Com lágrimas nos olhos, sei que tenho de terminar; e sei que já abusei da paciência do eventual e raro leitor. (Sei também que ‘um homem não chora’; mas conforta-me saber que Churchill chorava frequentemente quando era o momento). Só que não sei como terminar. Apenas posso recordar as tocantes palavras de Almirante Alexandre da Fonseca na sua homenagem a Almirante Vieira Matias, em Novembro passado:

“O Almirante Vieira Matias é um chefe de família exemplar; com sua mulher, a Senhora Dona Maria Francisca, tiveram dois filhos e três netos. É um homem de valores, de princípios e de causas. É um amigo do seu amigo. É um homem de cultura, um académico. É um líder, um chefe, um Comandante, com quem dá gosto trabalhar. É um marinheiro, um fuzileiro, um militar e um combatente. O Almirante Nuno Gonçalo Vieira Matias é um verdadeiro Patriota, é um Grande Português.”

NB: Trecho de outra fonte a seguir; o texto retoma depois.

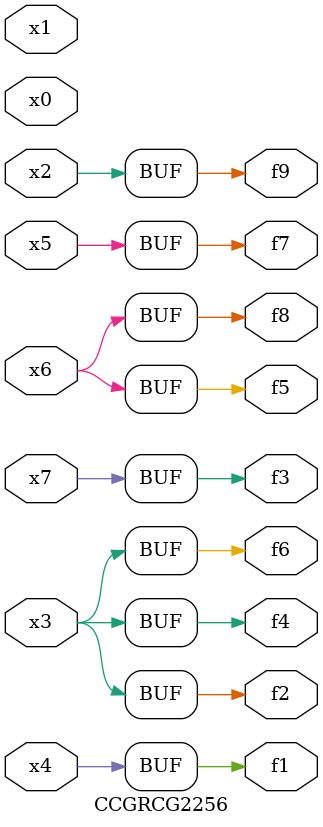
<source format=v>
module CCGRCG2256(
	input x0, x1, x2, x3, x4, x5, x6, x7,
	output f1, f2, f3, f4, f5, f6, f7, f8, f9
);
	assign f1 = x4;
	assign f2 = x3;
	assign f3 = x7;
	assign f4 = x3;
	assign f5 = x6;
	assign f6 = x3;
	assign f7 = x5;
	assign f8 = x6;
	assign f9 = x2;
endmodule

</source>
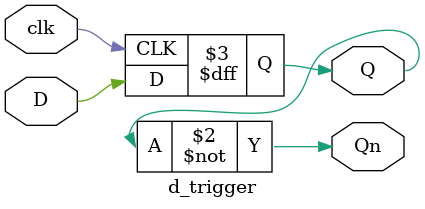
<source format=v>
module d_trigger (
    input  clk,   
    input  D,     
    output reg Q, 
    output Qn   
);
    always @(posedge clk) begin
        Q <= D;
    end

    assign Qn = ~Q;
endmodule

</source>
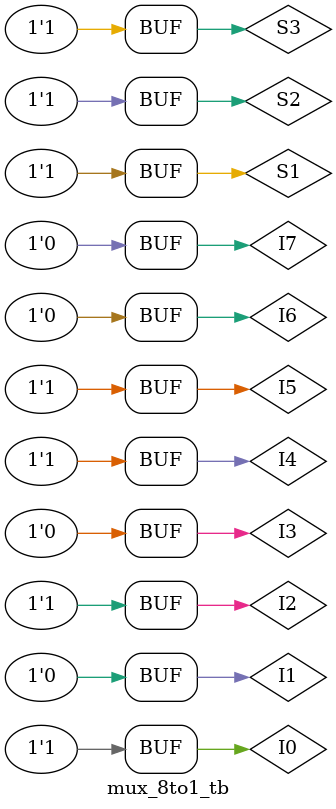
<source format=v>
module mux_8to1(I0, I1, I2, I3, I4, I5, I6, I7, S1, S2, S3, Y);

input I0, I1, I2, I3, I4, I5, I6, I7, S1, S2, S3;
output Y;
wire S1not, S2not, S3not;
wire w0, w1, w2, w3, w4, w5, w6, w7;

not g1(S1not, S1);
not g2(S2not, S2);
not g3(S3not, S3);
and g4(w0, I0, S3not, S2not, S1not);
and g5(w1, I1, S3not, S2not, S1);
and g6(w2, I2, S3not, S2, S1not);
and g7(w3, I3, S3not, S2, S1);
and g8(w4, I4, S3, S2not, S1not);
and g9(w5, I5, S3, S2not, S1);
and g10(w6, I6, S3, S2, S1not);
and g11(w7, I7, S3, S2, S1);
or g12(Y,w0, w1, w2, w3, w4, w5, w6, w7);

endmodule

module mux_8to1_tb;

reg I0, I1, I2, I3, I4, I5, I6, I7, S1, S2, S3;
wire Y;


mux_8to1 i1(I0, I1, I2, I3, I4, I5, I6, I7, S1, S2, S3, Y);

initial
begin
	I0 = 1'b0; I1 = 1'b0; I2 = 1'b0; I3 = 1'b0; I4 = 1'b0; I5 = 1'b0; I6 = 1'b0; I7 = 1'b0;	
	S3=1'b0; S2=1'b0; S1=1'b0;
	$monitor ("Time:%f, I7-I0=%b%b%b%b%b%b%b%b, S3S2S1=%b%b%b, Y=%b",$time, I7, I6, I5, I4, I3, I2, I1, I0, S3, S2, S1, Y);
	#5 S3=1'b0; S2=1'b1; S1=1'b0; I0 = 1'b1; I1 = 1'b0; I2 = 1'b1; I3 = 1'b0; I4 = 1'b1; I5 = 1'b1; I6 = 1'b0; I7 = 1'b0;
	#5 S3=1'b0; S2=1'b0; S1=1'b1; I0 = 1'b1; I1 = 1'b0; I2 = 1'b1; I3 = 1'b0; I4 = 1'b1; I5 = 1'b1; I6 = 1'b0; I7 = 1'b0;
	#5 S3=1'b1; S2=1'b0; S1=1'b0; I0 = 1'b1; I1 = 1'b0; I2 = 1'b1; I3 = 1'b0; I4 = 1'b1; I5 = 1'b1; I6 = 1'b0; I7 = 1'b0;
	#5 S3=1'b1; S2=1'b1; S1=1'b1; I0 = 1'b1; I1 = 1'b0; I2 = 1'b1; I3 = 1'b0; I4 = 1'b1; I5 = 1'b1; I6 = 1'b0; I7 = 1'b0;

end
endmodule
</source>
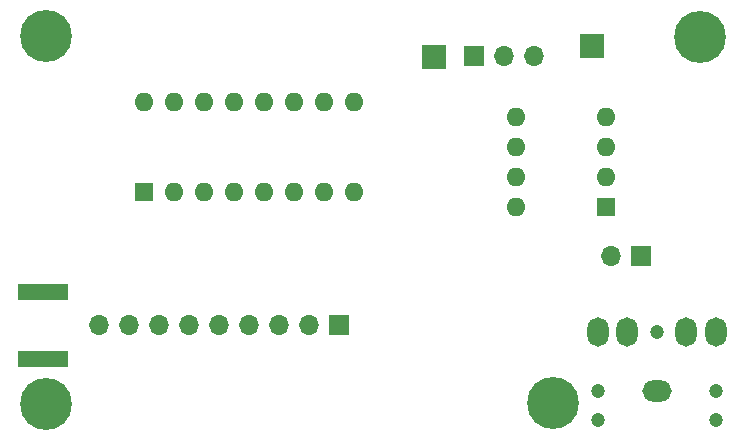
<source format=gbr>
%TF.GenerationSoftware,KiCad,Pcbnew,8.0.2-unknown-202405041935~ca16ff05df~ubuntu22.04.1*%
%TF.CreationDate,2024-05-05T07:49:21+05:30*%
%TF.ProjectId,BoB,426f422e-6b69-4636-9164-5f7063625858,rev?*%
%TF.SameCoordinates,Original*%
%TF.FileFunction,Soldermask,Bot*%
%TF.FilePolarity,Negative*%
%FSLAX46Y46*%
G04 Gerber Fmt 4.6, Leading zero omitted, Abs format (unit mm)*
G04 Created by KiCad (PCBNEW 8.0.2-unknown-202405041935~ca16ff05df~ubuntu22.04.1) date 2024-05-05 07:49:21*
%MOMM*%
%LPD*%
G01*
G04 APERTURE LIST*
%ADD10R,2.000000X2.000000*%
%ADD11R,1.700000X1.700000*%
%ADD12O,1.700000X1.700000*%
%ADD13C,4.400000*%
%ADD14R,4.200000X1.350000*%
%ADD15R,1.600000X1.600000*%
%ADD16O,1.600000X1.600000*%
%ADD17C,1.200000*%
%ADD18O,1.800000X2.500000*%
%ADD19O,2.500000X1.800000*%
G04 APERTURE END LIST*
D10*
%TO.C,TP1*%
X80460000Y-47660000D03*
%TD*%
D11*
%TO.C,RV1*%
X83900000Y-47590000D03*
D12*
X86440000Y-47590000D03*
X88980000Y-47590000D03*
%TD*%
D11*
%TO.C,J2*%
X98044000Y-64516000D03*
D12*
X95504000Y-64516000D03*
%TD*%
D13*
%TO.C,H2*%
X90600000Y-76984000D03*
%TD*%
%TO.C,H4*%
X47649274Y-77087274D03*
%TD*%
%TO.C,H1*%
X47649274Y-45892726D03*
%TD*%
D11*
%TO.C,JP1*%
X72438000Y-70380000D03*
D12*
X69898000Y-70380000D03*
X67358000Y-70380000D03*
X64818000Y-70380000D03*
X62278000Y-70380000D03*
X59738000Y-70380000D03*
X57198000Y-70380000D03*
X54658000Y-70380000D03*
X52118000Y-70380000D03*
%TD*%
D10*
%TO.C,TP2*%
X93878000Y-46712000D03*
%TD*%
D14*
%TO.C,J1*%
X47352000Y-67603000D03*
X47352000Y-73253000D03*
%TD*%
D13*
%TO.C,H3*%
X103046000Y-45996000D03*
%TD*%
D15*
%TO.C,U1*%
X55922000Y-59068000D03*
D16*
X58462000Y-59068000D03*
X61002000Y-59068000D03*
X63542000Y-59068000D03*
X66082000Y-59068000D03*
X68622000Y-59068000D03*
X71162000Y-59068000D03*
X73702000Y-59068000D03*
X73702000Y-51448000D03*
X71162000Y-51448000D03*
X68622000Y-51448000D03*
X66082000Y-51448000D03*
X63542000Y-51448000D03*
X61002000Y-51448000D03*
X58462000Y-51448000D03*
X55922000Y-51448000D03*
%TD*%
D17*
%TO.C,SPK1*%
X94362000Y-78420000D03*
X104362000Y-78420000D03*
X94362000Y-75920000D03*
X104362000Y-75920000D03*
X99362000Y-70920000D03*
D18*
X94362000Y-70920000D03*
X96862000Y-70920000D03*
D19*
X99362000Y-75920000D03*
D18*
X104362000Y-70920000D03*
X101862000Y-70920000D03*
%TD*%
D15*
%TO.C,U2*%
X95062000Y-60343000D03*
D16*
X95062000Y-57803000D03*
X95062000Y-55263000D03*
X95062000Y-52723000D03*
X87442000Y-52723000D03*
X87442000Y-55263000D03*
X87442000Y-57803000D03*
X87442000Y-60343000D03*
%TD*%
M02*

</source>
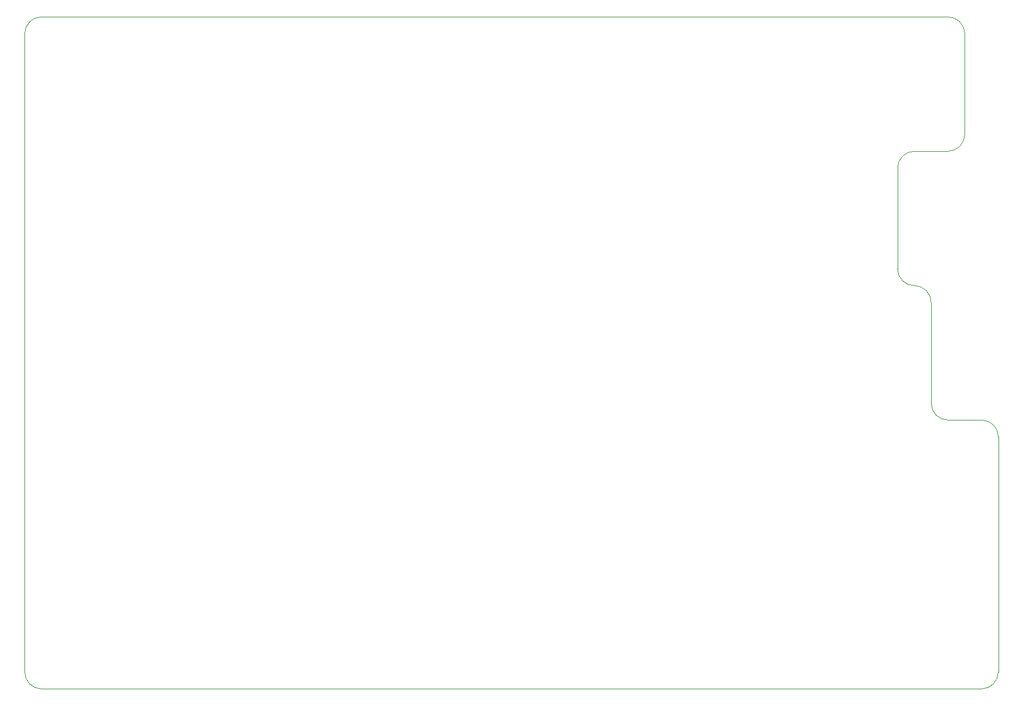
<source format=gm1>
G04 #@! TF.FileFunction,Profile,NP*
%FSLAX46Y46*%
G04 Gerber Fmt 4.6, Leading zero omitted, Abs format (unit mm)*
G04 Created by KiCad (PCBNEW 4.0.7) date Monday, 23 April 2018 'AMt' 04:38:12*
%MOMM*%
%LPD*%
G01*
G04 APERTURE LIST*
%ADD10C,0.100000*%
G04 APERTURE END LIST*
D10*
X152400000Y-16668750D02*
X23812500Y-16668750D01*
X154781250Y-33337500D02*
X154781250Y-19050000D01*
X147637500Y-35718750D02*
X152400000Y-35718750D01*
X145256250Y-52387500D02*
X145256250Y-38100000D01*
X150018750Y-71437500D02*
X150018750Y-57150000D01*
X152400000Y-73818750D02*
X157162500Y-73818750D01*
X159543750Y-109537500D02*
X159543750Y-76200000D01*
X23812500Y-111918750D02*
X157162500Y-111918750D01*
X21431250Y-19050000D02*
X21431250Y-109537500D01*
X23812500Y-16668750D02*
G75*
G03X21431250Y-19050000I0J-2381250D01*
G01*
X154781250Y-19050000D02*
G75*
G03X152400000Y-16668750I-2381250J0D01*
G01*
X152400000Y-35718750D02*
G75*
G03X154781250Y-33337500I0J2381250D01*
G01*
X147637500Y-35718750D02*
G75*
G03X145256250Y-38100000I0J-2381250D01*
G01*
X145256250Y-52387500D02*
G75*
G03X147637500Y-54768750I2381250J0D01*
G01*
X150018750Y-57150000D02*
G75*
G03X147637500Y-54768750I-2381250J0D01*
G01*
X150018750Y-71437500D02*
G75*
G03X152400000Y-73818750I2381250J0D01*
G01*
X159543750Y-76200000D02*
G75*
G03X157162500Y-73818750I-2381250J0D01*
G01*
X157162500Y-111918750D02*
G75*
G03X159543750Y-109537500I0J2381250D01*
G01*
X21431250Y-109537500D02*
G75*
G03X23812500Y-111918750I2381250J0D01*
G01*
M02*

</source>
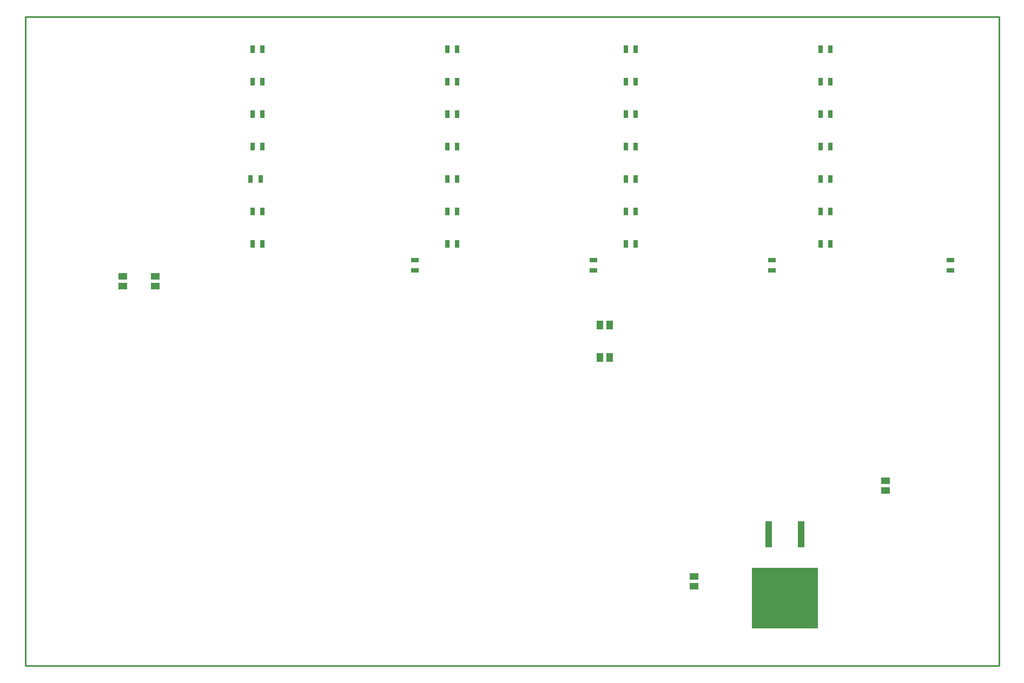
<source format=gtp>
G04*
G04 #@! TF.GenerationSoftware,Altium Limited,Altium Designer,20.0.12 (288)*
G04*
G04 Layer_Color=8421504*
%FSLAX23Y23*%
%MOIN*%
G70*
G01*
G75*
%ADD14C,0.010*%
%ADD17R,0.411X0.378*%
%ADD18R,0.041X0.161*%
%ADD19R,0.031X0.049*%
%ADD20R,0.055X0.043*%
%ADD21R,0.043X0.055*%
%ADD22R,0.049X0.031*%
D14*
X1600Y5000D02*
X7600D01*
Y1000D02*
Y5000D01*
X1600Y1000D02*
X7600D01*
X1600D02*
Y5000D01*
D17*
X6280Y1418D02*
D03*
D18*
X6180Y1810D02*
D03*
X6380D02*
D03*
D19*
X3063Y4400D02*
D03*
X3000D02*
D03*
X5363D02*
D03*
X5300D02*
D03*
X5363Y3600D02*
D03*
X5300D02*
D03*
X6563D02*
D03*
X6500D02*
D03*
X4263Y4800D02*
D03*
X4200D02*
D03*
X3063Y4600D02*
D03*
X3000D02*
D03*
X3063Y4200D02*
D03*
X3000D02*
D03*
X3050Y4000D02*
D03*
X2987D02*
D03*
X3000Y4800D02*
D03*
X3063D02*
D03*
X3000Y3600D02*
D03*
X3063D02*
D03*
Y3800D02*
D03*
X3000D02*
D03*
X4263Y3600D02*
D03*
X4200D02*
D03*
X4263Y3800D02*
D03*
X4200D02*
D03*
X4263Y4200D02*
D03*
X4200D02*
D03*
X4263Y4600D02*
D03*
X4200D02*
D03*
X4263Y4400D02*
D03*
X4200D02*
D03*
X5363Y3800D02*
D03*
X5300D02*
D03*
X5363Y4000D02*
D03*
X5300D02*
D03*
X5363Y4200D02*
D03*
X5300D02*
D03*
X5363Y4600D02*
D03*
X5300D02*
D03*
X4263Y4000D02*
D03*
X4200D02*
D03*
X6500Y4800D02*
D03*
X6563D02*
D03*
X5300D02*
D03*
X5363D02*
D03*
X6500Y4600D02*
D03*
X6563D02*
D03*
X6500Y4400D02*
D03*
X6563D02*
D03*
Y4200D02*
D03*
X6500D02*
D03*
Y4000D02*
D03*
X6563D02*
D03*
X6500Y3800D02*
D03*
X6563D02*
D03*
D20*
X6900Y2140D02*
D03*
Y2081D02*
D03*
X2200Y3400D02*
D03*
Y3341D02*
D03*
X5720Y1550D02*
D03*
Y1490D02*
D03*
X2400Y3400D02*
D03*
Y3341D02*
D03*
D21*
X5200Y2900D02*
D03*
X5141D02*
D03*
X5200Y3100D02*
D03*
X5141D02*
D03*
D22*
X6200Y3500D02*
D03*
Y3437D02*
D03*
X7300Y3500D02*
D03*
Y3437D02*
D03*
X4000Y3500D02*
D03*
Y3437D02*
D03*
X5100Y3500D02*
D03*
Y3437D02*
D03*
M02*

</source>
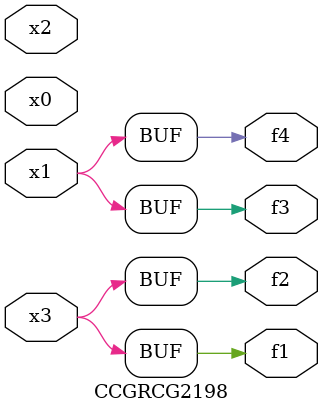
<source format=v>
module CCGRCG2198(
	input x0, x1, x2, x3,
	output f1, f2, f3, f4
);
	assign f1 = x3;
	assign f2 = x3;
	assign f3 = x1;
	assign f4 = x1;
endmodule

</source>
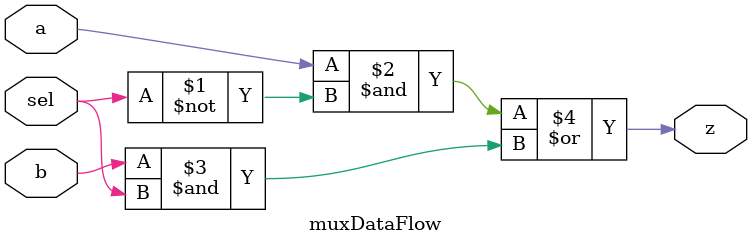
<source format=v>
module muxDataFlow (a, b, sel, z);
input  wire a, b, sel; // Direction | Data type
output  wire z;        // Direction | Data type
// assign based code
assign z = (a & ~sel) | (b & sel);
endmodule

</source>
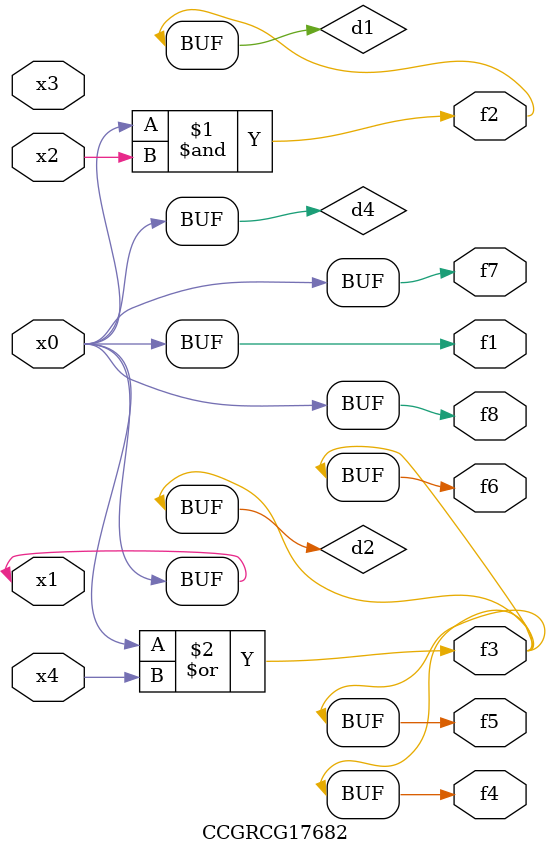
<source format=v>
module CCGRCG17682(
	input x0, x1, x2, x3, x4,
	output f1, f2, f3, f4, f5, f6, f7, f8
);

	wire d1, d2, d3, d4;

	and (d1, x0, x2);
	or (d2, x0, x4);
	nand (d3, x0, x2);
	buf (d4, x0, x1);
	assign f1 = d4;
	assign f2 = d1;
	assign f3 = d2;
	assign f4 = d2;
	assign f5 = d2;
	assign f6 = d2;
	assign f7 = d4;
	assign f8 = d4;
endmodule

</source>
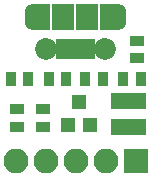
<source format=gts>
%TF.GenerationSoftware,KiCad,Pcbnew,4.0.7*%
%TF.CreationDate,2017-11-15T16:48:18+08:00*%
%TF.ProjectId,MicroUSB,4D6963726F5553422E6B696361645F70,rev?*%
%TF.FileFunction,Soldermask,Top*%
%FSLAX46Y46*%
G04 Gerber Fmt 4.6, Leading zero omitted, Abs format (unit mm)*
G04 Created by KiCad (PCBNEW 4.0.7) date 11/15/17 16:48:18*
%MOMM*%
%LPD*%
G01*
G04 APERTURE LIST*
%ADD10C,0.100000*%
%ADD11R,1.900000X2.300000*%
%ADD12C,1.850000*%
%ADD13R,0.800000X1.750000*%
%ADD14O,1.600000X2.300000*%
%ADD15R,1.600000X2.300000*%
%ADD16R,1.200000X1.300000*%
%ADD17R,2.100000X2.100000*%
%ADD18O,2.100000X2.100000*%
%ADD19R,1.050000X1.460000*%
%ADD20R,0.900000X1.300000*%
%ADD21R,1.300000X0.900000*%
G04 APERTURE END LIST*
D10*
D11*
X6950000Y-2760000D03*
D12*
X10450000Y-5460000D03*
D13*
X8600000Y-5460000D03*
X9250000Y-5460000D03*
X6650000Y-5460000D03*
X7300000Y-5460000D03*
X7950000Y-5460000D03*
D12*
X5450000Y-5460000D03*
D11*
X8950000Y-2760000D03*
D14*
X11450000Y-2760000D03*
X4450000Y-2760000D03*
D15*
X5050000Y-2760000D03*
X10850000Y-2760000D03*
D16*
X7330000Y-11890000D03*
X9230000Y-11890000D03*
X8280000Y-9890000D03*
D17*
X13100000Y-14950000D03*
D18*
X10560000Y-14950000D03*
X8020000Y-14950000D03*
X5480000Y-14950000D03*
X2940000Y-14950000D03*
D19*
X13430000Y-9820000D03*
X12480000Y-9820000D03*
X11530000Y-9820000D03*
X11530000Y-12020000D03*
X13430000Y-12020000D03*
X12480000Y-12020000D03*
D20*
X13490000Y-7970000D03*
X11990000Y-7970000D03*
X8790000Y-7970000D03*
X10290000Y-7970000D03*
D21*
X13220000Y-6230000D03*
X13220000Y-4730000D03*
D20*
X5700000Y-7970000D03*
X7200000Y-7970000D03*
X3990000Y-7970000D03*
X2490000Y-7970000D03*
D21*
X3020000Y-12030000D03*
X3020000Y-10530000D03*
X5210000Y-12030000D03*
X5210000Y-10530000D03*
M02*

</source>
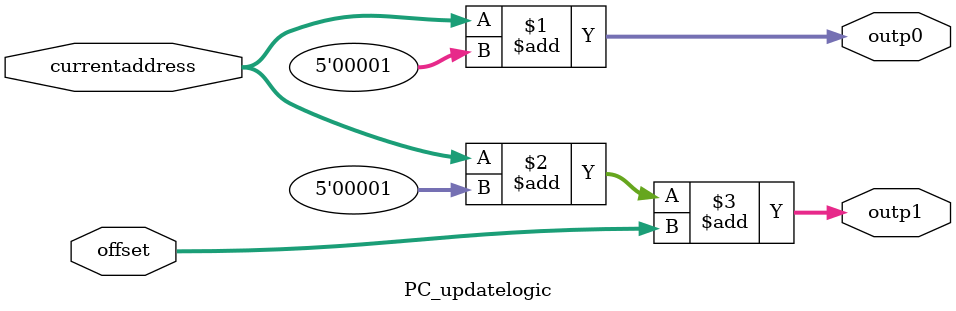
<source format=v>
module PC_updatelogic(currentaddress,offset,outp0,outp1);

	input wire [5:0] currentaddress,offset;
	output wire [5:0] outp0,outp1;
	
	assign outp0 = currentaddress + 5'b00001 ;
	assign outp1 = currentaddress + 5'b00001 + offset;
	
endmodule

</source>
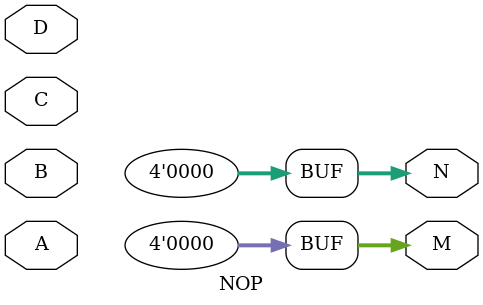
<source format=v>
module NOP(
    input  wire [3:0] A,  // 4-bit
    input  wire [3:0] B,  // 4-bit
    input  wire [3:0] C,  // 4-bit
    input  wire [3:0] D,  // 4-bit
    output wire [3:0] M,  // 4-bit
    output wire [3:0] N   // 4-bit
);

    assign M = 0;
    assign N = 0;
endmodule
</source>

Post-Scriptum sobre a violência de rua falsamente anti-racista: As habituais patrulhas ideológicas têm usado a legítima indignação contra o homicídio de um cidadão norte-americano por um polícia fardado como pretexto para uso da violência de rua e para vandalização de estátuas — incluindo a de Winston Churchill, líder do mundo livre contra o nazismo e o comunismo. A vergonha dos actos fica com quem os pratica e as nossas democracias liberais têm larga experiência de enfrentar tranquilamente fanatismos de sinal contrário. Danos contra a propriedade, pública ou privada, estão tranquilamente previstos na lei. E decisões sobre que estátuas erguer ou remover também: o debate público sobre esse tema é livre; e as decisões são tomadas pelos representantes livremente eleitos pelos cidadãos, ou por referendos convocados por aqueles representantes. Por outras palavras, não precisamos de ‘entusiasmos’ de sinal contrário. Quem tem alguma coisa a dizer, pode dizê-lo. Quem quiser remover ou manter estátuas, pode e deve apresentar a(s) proposta(s) ao voto dos eleitores ou dos seus representantes. Quem, em vez disto, quiser desrespeitar a lei, deverá ser julgado pela Lei — como aliás está a acontecer com o polícia de Minneapolis, que está em Tribunal.